Tennyson Inlet, (New Zealand) is the western arm of Pelorus Sound / Te Hoiere in the Marlborough Sounds. Tennyson Inlet encompasses Duncan Bay to Tawhitinui Reach. This area is about 10 km long. Tarakaipā and Tawhitinui Islands are the two largest islands in the inlet. There are three main settlements which are used mostly for recreation.

==Settlements==
Tennyson Inlet contains three main settlements. These settlements are Duncan Bay, Penzance Bay, and Elaine Bay (south to north). The other bays are Te Mako, Harvey Bay, Ngawhakawhiti, Tuna, Godsiff (AKA Matai Bay), Deep, and Tawa bay. There are small settlements in Tuna Bay and Deep Bay, a hut in Godsiff Bay, and camp sites at Harvey Bay, Ngawhakawhiti, Tawa Bay and Elaine Bay.

==Access==
Turn off State highway number six (SH6)at Rai Valley towards French Pass and Tennyson Inlet. Turn right at bridge for Penzance and Duncan Bay, or for Elaine Bay continue on the Croisilles-French Pass road.

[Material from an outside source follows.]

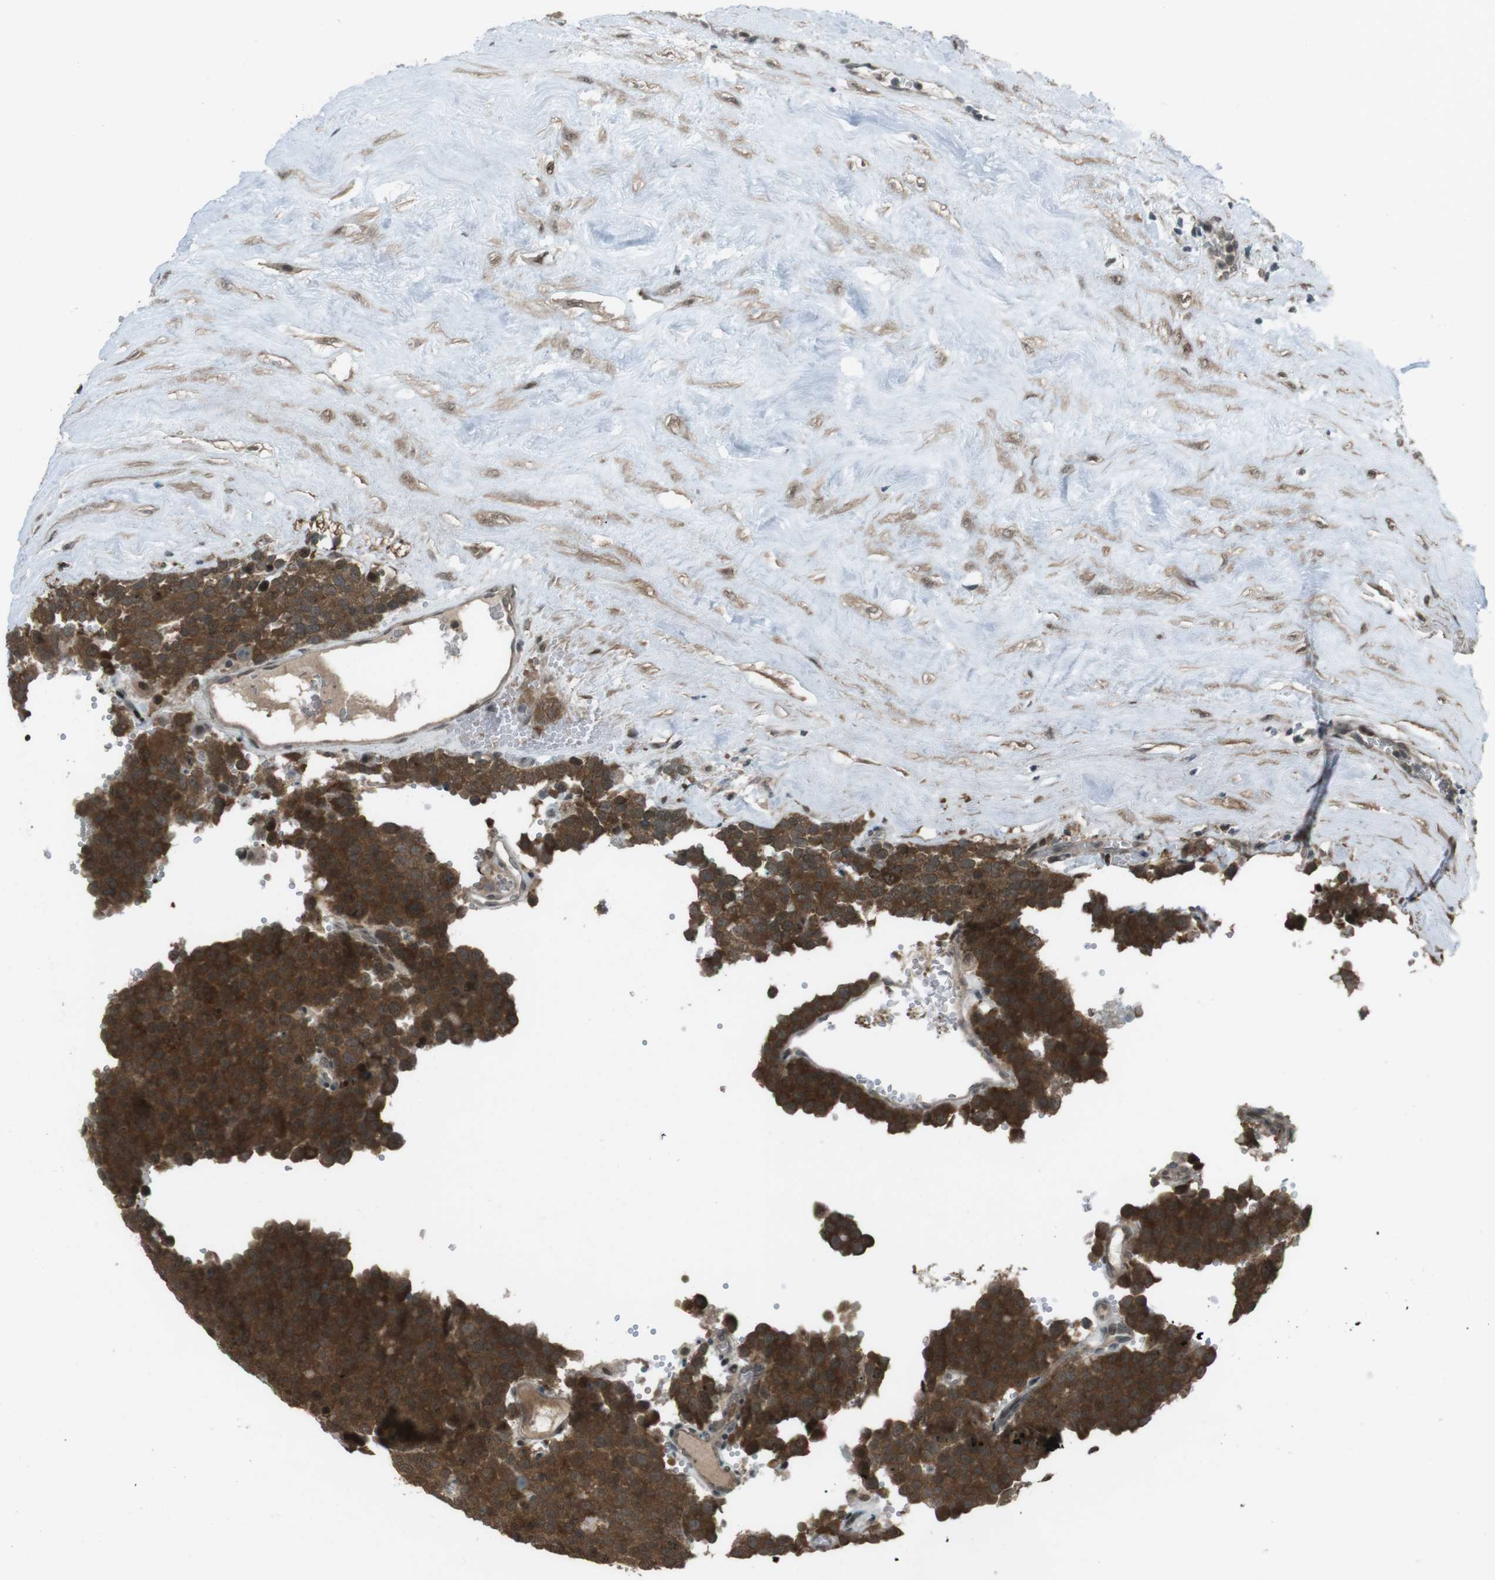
{"staining": {"intensity": "strong", "quantity": ">75%", "location": "cytoplasmic/membranous,nuclear"}, "tissue": "testis cancer", "cell_type": "Tumor cells", "image_type": "cancer", "snomed": [{"axis": "morphology", "description": "Normal tissue, NOS"}, {"axis": "morphology", "description": "Seminoma, NOS"}, {"axis": "topography", "description": "Testis"}], "caption": "Immunohistochemical staining of human testis cancer (seminoma) displays high levels of strong cytoplasmic/membranous and nuclear staining in about >75% of tumor cells.", "gene": "SLITRK5", "patient": {"sex": "male", "age": 71}}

Road access to Elaine Bay began in 1957. Duncan and Penzance Bay could be accessed in 1960 through Opouri Valley, which is the current route. This road was constructed for logging potential in the area. Note that camp sites at Ngawhakawhiti and Tawa Bay and the hut at Matai (AKA Godsiff) Bay are accessible by boat only.

==Attractions==
Tennyson Inlet is popular for fishing and boating because the boat ramps being a short distance from Nelson and Blenheim. Duncan Bay is especially popular because it is the closest place to launch a boat in the Marlborough Sounds from Nelson. There are walking tracks along some of the inlet which connect the bays together. Duncan bay is at the start of the Nydia Track, a two-day walk ending at Kaiuma Bay in Pelorus Sound. There is no shop or public transport at Kaiuma so transport should be pre-arranged. The native forest is also a major attraction for this area. Many baches, or holiday homes are present in this area, permanent resident numbers are low.